Using the figure above as an example, we can find that B and E are a pair of non-adjacent nodes. Then we can find their respective adjacency sets as \{A, B, C, D\} and \{D, E, F, G, H\}. We then continue to look for non-adjacent node pairs in \{A, B, C, D\} and \{D, E, F, G, H\} and find none, so \{A, B, C, D\} and \{D, E, F, G, H\} are both complete subgraphs. Note that this does not depend on the order of non-adjacent node pairs because we perform the same operation for "all" non-adjacent node pairs. For instance, if we find that A and F are a pair of non-adjacent nodes, we would similarly find their adjacency sets \{A, B, C, D\} and \{D, E, F, G, H\} and execute recursively. Therefore, in the whole process, we might get many duplicate results, but we will not miss any results, nor will we be affected by the identification order; we just need to deduplicate at the end.

Furthermore, for each search, we only need to search nodes of the same event type. In most cases, the number of arguments for the same event type is in the single digits, so although the above algorithm seems complex, its actual running speed is very fast.

Experimental Results

Now our design for event extraction has been introduced. In summary, we need a nested entity recognition model to identify arguments, and then we need a "head-head" matching model and a "tail-tail" matching model respectively to construct the relationships between arguments. These modules are surprisingly consistent with the GPLinker model for relation extraction, and they can all be completed using GlobalPointer. Therefore, we still name it "GPLinker." The code is organized at:

GitHub Address: https://github.com/bojone/GPLinker

I conducted simple experiments on DuEE and DuEE-fin and submitted them to the QianYan Leaderboard. The results are as follows:

Dataset Precision Recall F1
DuEE 82.65 80.31 81.47
DuEE-fin 50.35 65.19 56.82

Looking at these two scores alone, they rank 5th on the leaderboard, which is not particularly outstanding and is still some distance from 1st place. However, this article was not specifically intended for competition, so no further optimization was done for the competition data. The current results are quite commendable. As for the lack of comparison with other event extraction models, it is because I am truly unfamiliar with this field. I briefly looked at a few papers on relation extraction and felt the models inside were exceptionally complex, so I didn’t have the interest to reproduce them.

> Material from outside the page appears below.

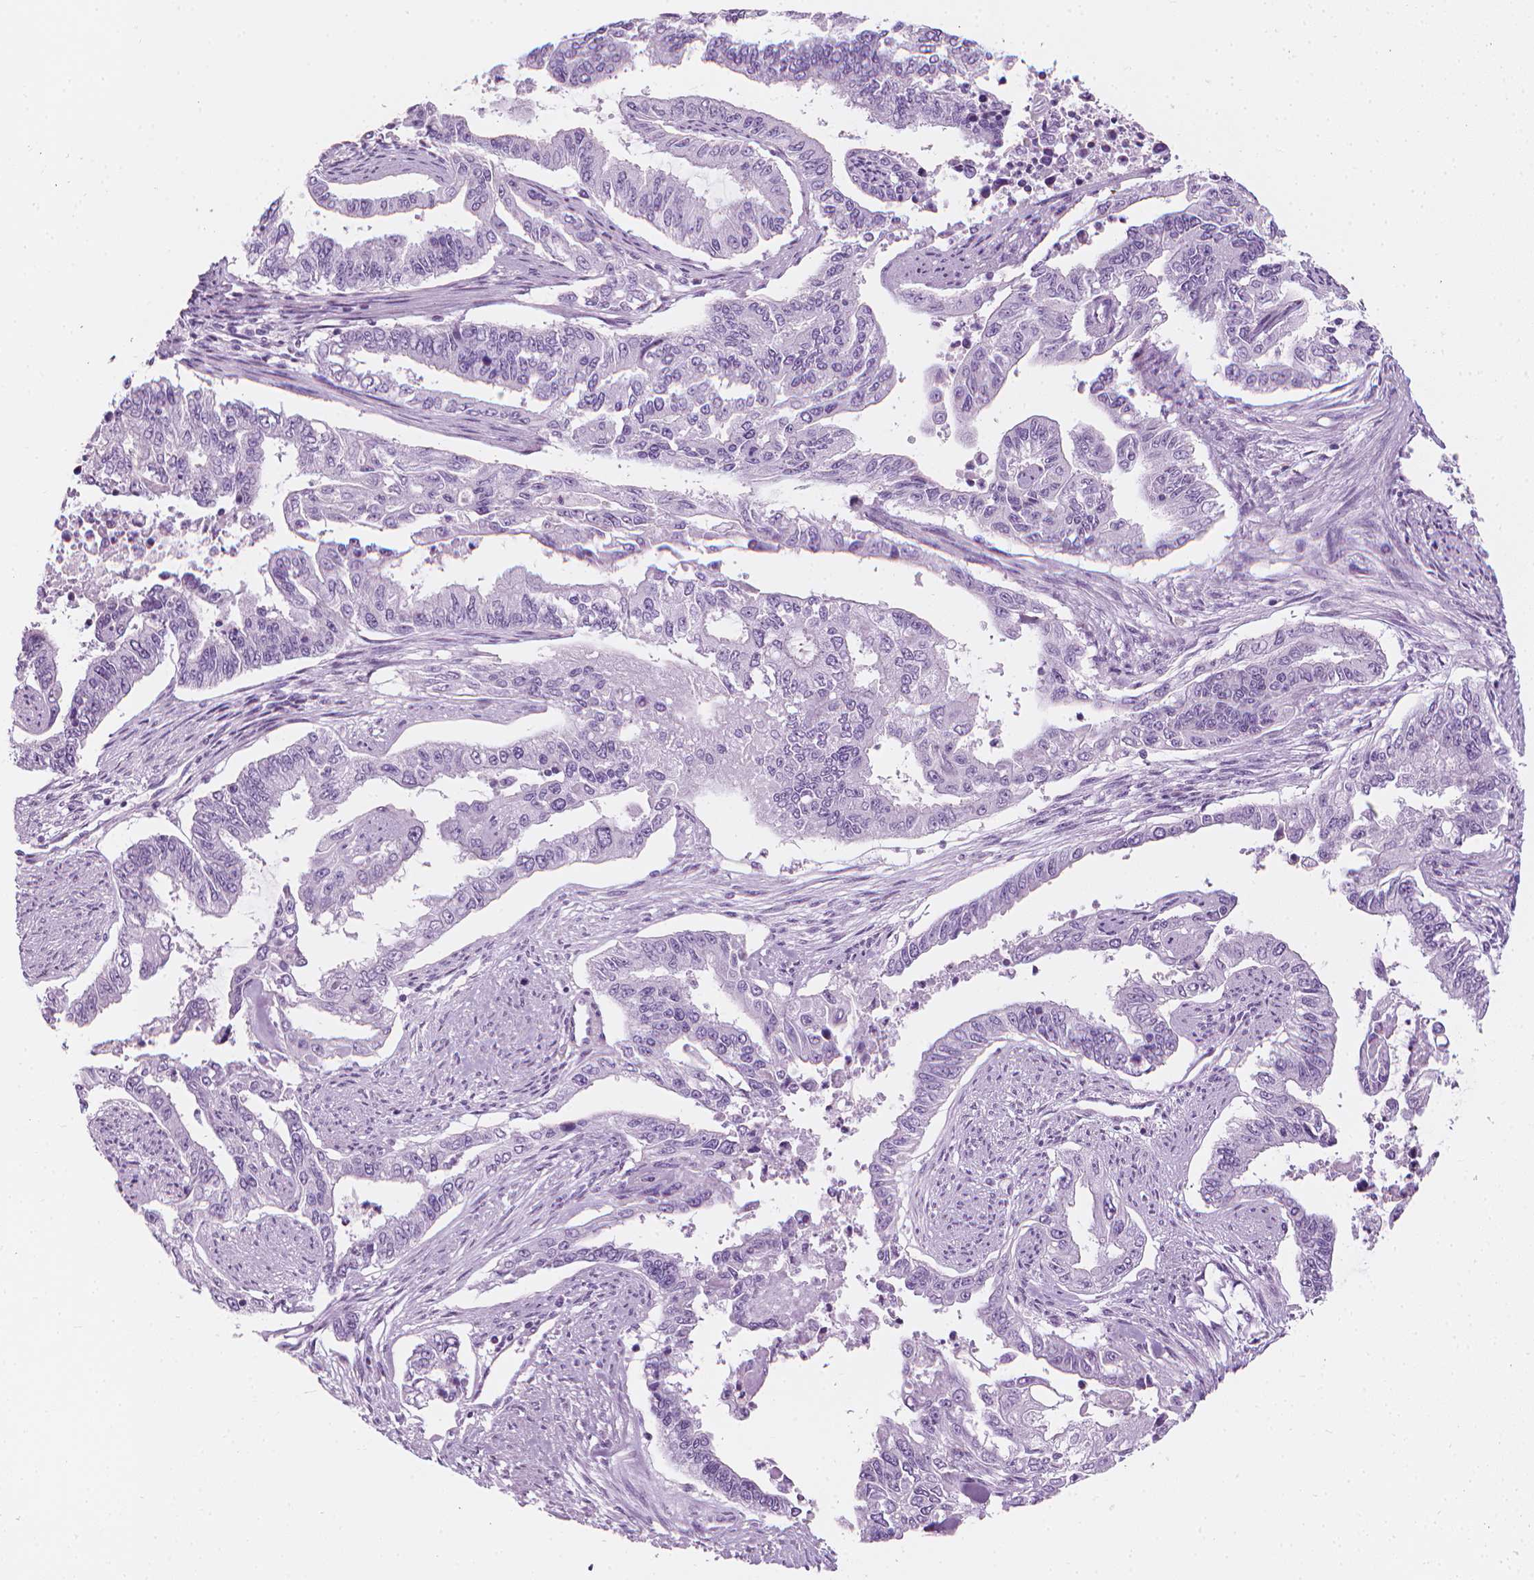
{"staining": {"intensity": "negative", "quantity": "none", "location": "none"}, "tissue": "endometrial cancer", "cell_type": "Tumor cells", "image_type": "cancer", "snomed": [{"axis": "morphology", "description": "Adenocarcinoma, NOS"}, {"axis": "topography", "description": "Uterus"}], "caption": "Immunohistochemical staining of endometrial cancer demonstrates no significant staining in tumor cells.", "gene": "SCG3", "patient": {"sex": "female", "age": 59}}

Finally, the GlobalPointer used in the code is entirely Efficient GlobalPointer. I also compared it with the standard version of GlobalPointer and found that while the standard version converges faster in the early stages, its final performance is worse. This once again confirms the effectiveness of Efficient GlobalPointer.

Model Reflection

Using GPLinker for event extraction pursues simplicity and completeness. In practice, it may not be the most effective solution. One obvious problem is its significant dependence on data; performance may be poor in few-shot scenarios. This is essentially due to GPLinker being sufficiently complete, which means it has a high degree of freedom (it can accommodate many scenarios), and the model has little prior information, thus increasing the learning difficulty.

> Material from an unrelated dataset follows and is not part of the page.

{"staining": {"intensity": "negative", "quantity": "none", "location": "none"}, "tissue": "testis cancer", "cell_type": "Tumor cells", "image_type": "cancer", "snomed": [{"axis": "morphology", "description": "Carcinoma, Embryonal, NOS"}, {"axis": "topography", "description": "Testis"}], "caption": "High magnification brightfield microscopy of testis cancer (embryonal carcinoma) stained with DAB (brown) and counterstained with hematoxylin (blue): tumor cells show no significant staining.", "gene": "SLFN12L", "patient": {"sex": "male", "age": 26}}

However, GPLinker indeed has the characteristics of being simple and efficient, and theoretically, there is no Exposure Bias problem. Therefore, in practice, if GPLinker’s performance is suboptimal, one feasible solution is to first use another method that can achieve better results (likely high performance but poor efficiency) to create a model version, and then distill it into GPLinker. This way, both performance and efficiency can be balanced.

Conclusion

This article introduced the idea of using GPLinker for event extraction. It first uses nested entity extraction to extract arguments and then transforms event partitioning into a complete subgraph search problem. The entire model is relatively concise and complete, and theoretically, there is no Exposure Bias problem.